What the task asks:
Beginning with the first line of the entries below, pull out every line unchanged, stopping after the line that contains "één, ... tot je er vier hebt. Voordat je e", and include both of those lines.

::: Supplied information :::

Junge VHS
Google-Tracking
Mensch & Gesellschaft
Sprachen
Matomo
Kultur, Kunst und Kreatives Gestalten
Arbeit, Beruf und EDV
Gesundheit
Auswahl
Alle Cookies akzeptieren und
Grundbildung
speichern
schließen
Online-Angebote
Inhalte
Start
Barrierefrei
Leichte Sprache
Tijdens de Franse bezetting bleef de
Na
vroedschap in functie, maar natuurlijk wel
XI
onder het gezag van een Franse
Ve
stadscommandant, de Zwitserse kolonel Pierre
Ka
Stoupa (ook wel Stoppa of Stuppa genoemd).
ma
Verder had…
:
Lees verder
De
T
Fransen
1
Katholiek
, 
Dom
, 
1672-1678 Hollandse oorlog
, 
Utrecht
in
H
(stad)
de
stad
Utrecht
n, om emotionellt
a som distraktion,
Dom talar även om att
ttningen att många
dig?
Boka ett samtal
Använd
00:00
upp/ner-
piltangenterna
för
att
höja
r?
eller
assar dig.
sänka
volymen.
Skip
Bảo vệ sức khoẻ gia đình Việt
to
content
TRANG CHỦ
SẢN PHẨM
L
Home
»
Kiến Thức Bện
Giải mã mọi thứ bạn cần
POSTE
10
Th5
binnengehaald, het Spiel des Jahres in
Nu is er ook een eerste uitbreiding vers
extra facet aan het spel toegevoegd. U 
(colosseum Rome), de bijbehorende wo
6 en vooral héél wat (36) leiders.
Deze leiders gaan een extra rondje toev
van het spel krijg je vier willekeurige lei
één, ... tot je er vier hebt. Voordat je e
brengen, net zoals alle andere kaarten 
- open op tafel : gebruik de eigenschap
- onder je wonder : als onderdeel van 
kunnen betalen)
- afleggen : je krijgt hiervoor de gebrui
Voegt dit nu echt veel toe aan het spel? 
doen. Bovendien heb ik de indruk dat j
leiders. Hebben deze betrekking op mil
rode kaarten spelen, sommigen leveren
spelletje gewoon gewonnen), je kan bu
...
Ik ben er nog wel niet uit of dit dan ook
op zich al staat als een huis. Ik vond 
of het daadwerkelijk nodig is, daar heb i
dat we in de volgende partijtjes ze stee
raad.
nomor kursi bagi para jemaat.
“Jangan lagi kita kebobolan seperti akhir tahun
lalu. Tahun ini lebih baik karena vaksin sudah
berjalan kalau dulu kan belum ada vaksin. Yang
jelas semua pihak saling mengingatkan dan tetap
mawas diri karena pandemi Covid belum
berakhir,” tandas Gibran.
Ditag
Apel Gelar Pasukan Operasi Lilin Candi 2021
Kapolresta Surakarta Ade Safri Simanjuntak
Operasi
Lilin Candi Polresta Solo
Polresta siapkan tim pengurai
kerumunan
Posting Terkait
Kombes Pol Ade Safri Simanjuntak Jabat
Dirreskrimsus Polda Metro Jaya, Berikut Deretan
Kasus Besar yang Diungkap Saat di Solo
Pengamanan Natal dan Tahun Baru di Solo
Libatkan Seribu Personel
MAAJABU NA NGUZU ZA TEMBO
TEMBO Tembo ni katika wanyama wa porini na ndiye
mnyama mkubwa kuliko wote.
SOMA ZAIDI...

:::

Your response:
Junge VHS
Google-Tracking
Mensch & Gesellschaft
Sprachen
Matomo
Kultur, Kunst und Kreatives Gestalten
Arbeit, Beruf und EDV
Gesundheit
Auswahl
Alle Cookies akzeptieren und
Grundbildung
speichern
schließen
Online-Angebote
Inhalte
Start
Barrierefrei
Leichte Sprache
Tijdens de Franse bezetting bleef de
Na
vroedschap in functie, maar natuurlijk wel
XI
onder het gezag van een Franse
Ve
stadscommandant, de Zwitserse kolonel Pierre
Ka
Stoupa (ook wel Stoppa of Stuppa genoemd).
ma
Verder had…
:
Lees verder
De
T
Fransen
1
Katholiek
, 
Dom
, 
1672-1678 Hollandse oorlog
, 
Utrecht
in
H
(stad)
de
stad
Utrecht
n, om emotionellt
a som distraktion,
Dom talar även om att
ttningen att många
dig?
Boka ett samtal
Använd
00:00
upp/ner-
piltangenterna
för
att
höja
r?
eller
assar dig.
sänka
volymen.
Skip
Bảo vệ sức khoẻ gia đình Việt
to
content
TRANG CHỦ
SẢN PHẨM
L
Home
»
Kiến Thức Bện
Giải mã mọi thứ bạn cần
POSTE
10
Th5
binnengehaald, het Spiel des Jahres in
Nu is er ook een eerste uitbreiding vers
extra facet aan het spel toegevoegd. U 
(colosseum Rome), de bijbehorende wo
6 en vooral héél wat (36) leiders.
Deze leiders gaan een extra rondje toev
van het spel krijg je vier willekeurige lei
één, ... tot je er vier hebt. Voordat je e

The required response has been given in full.